> EXCERPT PROVIDED

● ● ● ●

Why ion propulsion ?

Chemical rocket engines are used to provide vehicles with adequate thrust to propel them fast enough to escape earth's gravitational field. However, maneuvers in orbit can be achieved with a far more efficient technology - ion propulsion. Ion thrusters require far less propellant mass compared to a chemical rocket. They are capable of generating low thrust over extended periods of time. Hence the vehicle accelerates over a long period and can achieve very high velocities. Another advantage is the maneuvering flexibility that these thrusters allow.

How do ion thrusters work ?

These rocket engines use arrays of solar panels to power electrode grids. The large electrostatic fields created by the grids accelerate xenon ions to very high exhaust velocities. A characteristic of these engines is high specific impulse (and hence high exhaust velocity) and low propellant mass flow rate.

For example, the NASA Solar Electric Propulsion Technology Applications Readiness (NSTAR) thruster has a specific impulse of 1700 - 3300 seconds (an exhaust velocity in the order of 30 KILOMETERS per second) compared to a chemical rocket which has a specific impulse of around 300 seconds (an exhaust velocity in the order of 3 kilometers per second). The NSTAR thruster has a propellant mass flow rate of a few milligrams per second compared to a chemical rocket's mass flow rate of a few kilograms per second. Thus the ion thruster can be employed for maneuvers over extended periods of time while still using a low amount of propellant. The cost savings due to the reduced weight of these thrusters can be several million dollars.

● ● ● ●

> TASK TO COMPLETE
Continue the ion propulsion text, starting right after its final sentence.

● ● ● ●

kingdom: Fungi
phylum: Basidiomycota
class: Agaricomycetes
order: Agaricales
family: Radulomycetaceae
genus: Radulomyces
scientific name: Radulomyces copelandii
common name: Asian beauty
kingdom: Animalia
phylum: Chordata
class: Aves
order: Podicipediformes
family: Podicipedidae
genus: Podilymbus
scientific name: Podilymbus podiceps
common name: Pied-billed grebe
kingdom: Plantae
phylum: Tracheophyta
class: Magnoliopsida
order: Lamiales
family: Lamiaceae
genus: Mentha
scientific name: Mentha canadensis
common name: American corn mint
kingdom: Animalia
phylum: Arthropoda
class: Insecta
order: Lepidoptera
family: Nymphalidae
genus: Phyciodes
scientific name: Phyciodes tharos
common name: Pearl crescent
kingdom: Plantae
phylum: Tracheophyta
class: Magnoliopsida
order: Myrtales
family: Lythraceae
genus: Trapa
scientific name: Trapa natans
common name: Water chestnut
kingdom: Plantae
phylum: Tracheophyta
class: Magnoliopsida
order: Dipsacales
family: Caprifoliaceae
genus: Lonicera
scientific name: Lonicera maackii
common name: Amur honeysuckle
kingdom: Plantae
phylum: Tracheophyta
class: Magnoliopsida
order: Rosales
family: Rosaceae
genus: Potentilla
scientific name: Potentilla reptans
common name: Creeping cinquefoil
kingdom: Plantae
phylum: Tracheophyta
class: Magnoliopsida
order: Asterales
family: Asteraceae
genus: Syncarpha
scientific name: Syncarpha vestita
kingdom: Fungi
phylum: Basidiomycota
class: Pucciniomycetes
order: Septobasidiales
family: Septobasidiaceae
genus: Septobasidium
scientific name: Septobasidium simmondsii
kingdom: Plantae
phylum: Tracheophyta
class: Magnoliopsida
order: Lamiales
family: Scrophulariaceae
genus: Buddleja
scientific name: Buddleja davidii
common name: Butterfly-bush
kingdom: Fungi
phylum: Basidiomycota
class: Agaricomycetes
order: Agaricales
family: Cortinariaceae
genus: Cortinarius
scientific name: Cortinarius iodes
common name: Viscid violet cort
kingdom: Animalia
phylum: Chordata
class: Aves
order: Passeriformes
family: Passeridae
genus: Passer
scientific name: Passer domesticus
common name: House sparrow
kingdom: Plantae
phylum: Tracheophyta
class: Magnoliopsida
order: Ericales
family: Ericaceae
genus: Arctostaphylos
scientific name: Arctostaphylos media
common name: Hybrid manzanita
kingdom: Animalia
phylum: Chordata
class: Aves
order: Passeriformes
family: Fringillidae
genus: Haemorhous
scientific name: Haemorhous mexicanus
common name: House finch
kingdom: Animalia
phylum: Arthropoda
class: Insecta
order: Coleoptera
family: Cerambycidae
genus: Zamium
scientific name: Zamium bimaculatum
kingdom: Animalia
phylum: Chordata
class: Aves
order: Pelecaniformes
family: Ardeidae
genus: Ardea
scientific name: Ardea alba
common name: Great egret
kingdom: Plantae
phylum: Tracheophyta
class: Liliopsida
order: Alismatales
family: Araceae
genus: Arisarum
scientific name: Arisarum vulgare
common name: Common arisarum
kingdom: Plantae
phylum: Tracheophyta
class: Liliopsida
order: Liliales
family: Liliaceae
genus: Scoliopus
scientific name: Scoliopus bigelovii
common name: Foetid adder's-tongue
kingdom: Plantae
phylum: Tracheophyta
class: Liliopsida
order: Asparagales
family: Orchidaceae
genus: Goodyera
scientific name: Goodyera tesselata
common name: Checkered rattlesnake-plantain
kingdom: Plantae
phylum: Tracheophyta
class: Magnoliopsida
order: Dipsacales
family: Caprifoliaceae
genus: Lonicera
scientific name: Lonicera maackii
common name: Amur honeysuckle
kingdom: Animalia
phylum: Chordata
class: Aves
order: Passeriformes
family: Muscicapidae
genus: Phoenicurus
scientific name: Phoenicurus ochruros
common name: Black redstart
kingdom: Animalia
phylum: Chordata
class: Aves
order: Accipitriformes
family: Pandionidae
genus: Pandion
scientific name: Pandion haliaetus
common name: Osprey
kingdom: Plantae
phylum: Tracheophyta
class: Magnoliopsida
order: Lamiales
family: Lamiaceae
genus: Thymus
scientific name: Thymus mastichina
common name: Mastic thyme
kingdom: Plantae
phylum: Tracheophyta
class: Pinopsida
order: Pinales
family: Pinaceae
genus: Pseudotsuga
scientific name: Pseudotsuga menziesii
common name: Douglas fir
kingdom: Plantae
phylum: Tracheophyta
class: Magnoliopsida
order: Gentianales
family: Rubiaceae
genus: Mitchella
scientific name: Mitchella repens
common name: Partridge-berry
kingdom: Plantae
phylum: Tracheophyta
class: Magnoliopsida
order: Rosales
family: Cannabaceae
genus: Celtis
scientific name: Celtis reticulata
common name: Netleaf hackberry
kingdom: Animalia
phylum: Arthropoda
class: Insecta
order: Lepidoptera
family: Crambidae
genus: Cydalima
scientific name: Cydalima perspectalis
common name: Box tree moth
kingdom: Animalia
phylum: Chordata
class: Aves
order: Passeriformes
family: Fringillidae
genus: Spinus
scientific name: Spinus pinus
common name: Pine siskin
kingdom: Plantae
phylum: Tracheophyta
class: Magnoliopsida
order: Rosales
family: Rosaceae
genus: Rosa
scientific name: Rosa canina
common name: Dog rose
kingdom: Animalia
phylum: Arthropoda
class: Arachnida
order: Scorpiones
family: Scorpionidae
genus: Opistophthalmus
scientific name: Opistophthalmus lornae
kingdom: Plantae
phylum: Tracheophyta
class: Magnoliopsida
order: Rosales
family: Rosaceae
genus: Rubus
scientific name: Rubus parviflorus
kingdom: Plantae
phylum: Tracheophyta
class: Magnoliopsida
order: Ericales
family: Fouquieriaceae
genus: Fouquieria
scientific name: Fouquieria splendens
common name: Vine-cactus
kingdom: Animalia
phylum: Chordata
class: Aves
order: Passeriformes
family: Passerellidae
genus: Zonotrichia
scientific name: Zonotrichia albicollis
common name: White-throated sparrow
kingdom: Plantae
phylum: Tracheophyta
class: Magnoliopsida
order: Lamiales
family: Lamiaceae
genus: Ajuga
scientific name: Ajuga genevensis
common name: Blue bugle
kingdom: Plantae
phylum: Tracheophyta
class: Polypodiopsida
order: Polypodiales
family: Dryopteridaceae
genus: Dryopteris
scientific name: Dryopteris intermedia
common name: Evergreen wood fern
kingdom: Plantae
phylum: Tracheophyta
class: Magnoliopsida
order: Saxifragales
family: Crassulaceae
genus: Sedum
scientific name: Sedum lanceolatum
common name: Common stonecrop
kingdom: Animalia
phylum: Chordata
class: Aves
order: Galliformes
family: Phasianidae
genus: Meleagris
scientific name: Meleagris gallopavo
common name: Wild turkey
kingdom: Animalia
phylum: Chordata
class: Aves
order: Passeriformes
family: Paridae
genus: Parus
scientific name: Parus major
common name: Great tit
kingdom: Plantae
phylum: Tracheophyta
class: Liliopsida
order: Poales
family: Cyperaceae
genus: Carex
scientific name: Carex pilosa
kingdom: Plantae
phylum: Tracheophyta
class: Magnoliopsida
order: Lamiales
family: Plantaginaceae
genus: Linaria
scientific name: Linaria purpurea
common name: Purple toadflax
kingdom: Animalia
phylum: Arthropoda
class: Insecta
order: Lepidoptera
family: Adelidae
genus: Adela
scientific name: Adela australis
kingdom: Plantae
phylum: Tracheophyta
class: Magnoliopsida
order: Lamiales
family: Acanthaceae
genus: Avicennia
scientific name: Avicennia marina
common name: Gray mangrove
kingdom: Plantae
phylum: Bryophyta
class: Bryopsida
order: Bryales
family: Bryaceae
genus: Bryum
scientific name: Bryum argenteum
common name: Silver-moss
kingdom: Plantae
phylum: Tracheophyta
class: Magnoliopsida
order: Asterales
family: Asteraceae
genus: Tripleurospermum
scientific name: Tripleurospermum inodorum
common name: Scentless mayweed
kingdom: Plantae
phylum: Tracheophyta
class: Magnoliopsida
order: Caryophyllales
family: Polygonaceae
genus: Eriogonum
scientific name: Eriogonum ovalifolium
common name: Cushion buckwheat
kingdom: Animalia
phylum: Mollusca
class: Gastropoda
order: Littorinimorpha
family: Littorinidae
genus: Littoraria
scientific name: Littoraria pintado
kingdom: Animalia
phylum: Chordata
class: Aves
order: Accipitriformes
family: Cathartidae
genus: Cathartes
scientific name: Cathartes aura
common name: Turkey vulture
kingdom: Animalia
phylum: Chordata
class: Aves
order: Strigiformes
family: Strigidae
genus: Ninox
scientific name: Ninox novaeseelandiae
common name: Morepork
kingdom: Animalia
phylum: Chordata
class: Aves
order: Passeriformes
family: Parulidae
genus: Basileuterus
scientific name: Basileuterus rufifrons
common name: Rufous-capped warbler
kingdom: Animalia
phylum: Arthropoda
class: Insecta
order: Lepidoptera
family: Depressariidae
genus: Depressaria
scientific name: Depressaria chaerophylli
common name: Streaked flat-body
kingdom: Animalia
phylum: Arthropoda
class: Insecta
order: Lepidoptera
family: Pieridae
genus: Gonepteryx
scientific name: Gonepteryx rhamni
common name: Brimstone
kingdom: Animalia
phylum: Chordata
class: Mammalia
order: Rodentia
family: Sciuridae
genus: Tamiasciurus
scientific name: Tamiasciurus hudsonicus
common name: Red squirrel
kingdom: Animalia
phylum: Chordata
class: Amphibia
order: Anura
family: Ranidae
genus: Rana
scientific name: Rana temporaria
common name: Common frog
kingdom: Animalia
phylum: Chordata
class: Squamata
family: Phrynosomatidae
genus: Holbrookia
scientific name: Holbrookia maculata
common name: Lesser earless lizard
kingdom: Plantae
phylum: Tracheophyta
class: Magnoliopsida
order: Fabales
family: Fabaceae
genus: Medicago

● ● ● ●

> OUTPUT OF THE EXERCISE
Our research is directed at an accurate prediction of the exhaust plume characteristics of the NSTAR thruster. The behavior of the plume plays a very important role in the design of the thruster. The plume mainly consists of xenon ions and electrons that create an electric field. This field may form so as to accelerate heavy metallic ions such as molybdenum (sputtered from the thruster grid) onto fragile spacecraft surfaces causing degradation of scientific instruments and solar arrays.

The exhaust plume is being modeled using the direct simulation Monte Carlo (DSMC) and Particle In Cell (PIC) techniques. An effort is being made to integrate these two approaches to facilitate greater accuracy in modeling. These methods simulate the behavior of uncharged and charged particles respectively. The modeling will be validated through direct comparison of simulation results with experimental data being generated at NASA Lewis Research Center.



This work is funded by NASA Lewis Research Center and the Air Force Office of Scientific Research.